How Yield Curves Move Bond ETFs

August 20, 2019

If you have read the latest news, you know that a lot of people are focusing on the yield curve and its current shape. This is because the term structure of the curve provides important information on market expectations for future economic growth and levels of inflation.

Moreover, the current curve shape resembles the one seen in the years 2006 and 2000, which would precede the “great financial crisis.” So, let’s take a closer at the curve’s recent action, how it is shaping bond ETF performance, as well as look back at other periods with a similar behavior.


Lower Yields, High Prices

As seen in the chart below, the yield curve has shifted downward in 2019, driving the outperformance of broad market bond ETFs (lower yields = higher bond ETF prices).


For a larger view, please click on the image above.

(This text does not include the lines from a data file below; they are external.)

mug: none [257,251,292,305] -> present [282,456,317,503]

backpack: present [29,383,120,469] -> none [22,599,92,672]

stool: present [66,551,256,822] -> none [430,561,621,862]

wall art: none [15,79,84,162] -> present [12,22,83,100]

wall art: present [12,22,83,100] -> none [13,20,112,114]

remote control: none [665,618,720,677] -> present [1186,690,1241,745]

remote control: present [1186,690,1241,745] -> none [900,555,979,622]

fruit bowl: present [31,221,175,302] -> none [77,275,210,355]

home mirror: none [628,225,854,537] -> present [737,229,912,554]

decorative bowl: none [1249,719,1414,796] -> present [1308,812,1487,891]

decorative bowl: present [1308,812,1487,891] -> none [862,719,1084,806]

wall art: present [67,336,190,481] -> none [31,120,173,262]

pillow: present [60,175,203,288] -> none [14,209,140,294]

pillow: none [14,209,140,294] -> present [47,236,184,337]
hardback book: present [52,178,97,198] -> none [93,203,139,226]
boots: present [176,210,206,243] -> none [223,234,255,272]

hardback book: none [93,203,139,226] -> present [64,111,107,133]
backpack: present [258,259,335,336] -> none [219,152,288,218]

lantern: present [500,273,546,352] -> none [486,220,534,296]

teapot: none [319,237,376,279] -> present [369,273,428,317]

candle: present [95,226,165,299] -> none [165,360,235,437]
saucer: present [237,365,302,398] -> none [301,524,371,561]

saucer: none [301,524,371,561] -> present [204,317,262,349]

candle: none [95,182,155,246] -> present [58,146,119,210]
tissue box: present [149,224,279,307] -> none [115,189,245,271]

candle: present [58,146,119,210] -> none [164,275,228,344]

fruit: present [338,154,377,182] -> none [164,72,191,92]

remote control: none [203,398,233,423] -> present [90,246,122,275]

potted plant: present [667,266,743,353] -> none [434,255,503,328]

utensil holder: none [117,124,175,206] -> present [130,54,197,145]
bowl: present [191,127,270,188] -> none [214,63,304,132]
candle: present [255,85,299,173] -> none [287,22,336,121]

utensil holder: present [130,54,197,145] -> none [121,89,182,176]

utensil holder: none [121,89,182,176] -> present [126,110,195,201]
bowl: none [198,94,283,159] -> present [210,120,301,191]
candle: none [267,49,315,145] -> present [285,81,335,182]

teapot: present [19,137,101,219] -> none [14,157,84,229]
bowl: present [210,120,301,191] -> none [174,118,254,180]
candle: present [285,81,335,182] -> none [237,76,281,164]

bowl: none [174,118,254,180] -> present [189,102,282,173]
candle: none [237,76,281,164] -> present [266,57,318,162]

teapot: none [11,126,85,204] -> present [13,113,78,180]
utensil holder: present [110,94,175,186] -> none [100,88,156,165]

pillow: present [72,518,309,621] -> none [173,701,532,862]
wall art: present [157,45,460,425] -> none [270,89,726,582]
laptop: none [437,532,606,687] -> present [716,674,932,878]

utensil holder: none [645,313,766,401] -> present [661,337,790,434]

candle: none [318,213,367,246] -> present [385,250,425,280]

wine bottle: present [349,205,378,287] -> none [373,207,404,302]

The Bloomberg Barclays Aggregate Market Index, a benchmark for the largest U.S. core bond ETFs, boasts a robust year-to-date total return of 8.78%. Because broad market bond ETFs hold a portfolio of several maturities, they have been the most convenient way for traders to gain access to the market.

Throughout 2019, they have gathered around $43 billion in new assets compared with only $7.6 billion in inflows last year.

Shrinking Spread

At the start of the year, the spread between three-month and 30-year maturities stood at 55 basis points. As of Aug. 15, the spread stood at a mere 7 basis points. This has caused long-term ETFs to rally. The iShares 20+ Year Treasury Bond ETF (TLT) and the Vanguard Extended Duration Treasury ETF (EDV) boast impressive total returns of 23.20% and 30.60%, respectively, as of Aug. 14, 2019.

Additionally, the three-month yield inversion is notable between the three- and five-year maturities. The spread between the three-month rate and the three-year is negative 0.49%, meaning intermediate bond ETF investors are willing to pay higher prices and receive lower monthly distributions than invest in ultra-short-term ETFs.

This market action hints that the Fed will cut rates by around 0.75% in the upcoming months. As of Aug. 14, 2019, the Schwab Intermediate-Term U.S. Treasury ETF (SCHR) and the SPDR Bloomberg Barclays Intermediate Term Treasury ETF (ITE) have year-to-date total returns of 7.34% and 7.37%, respectively.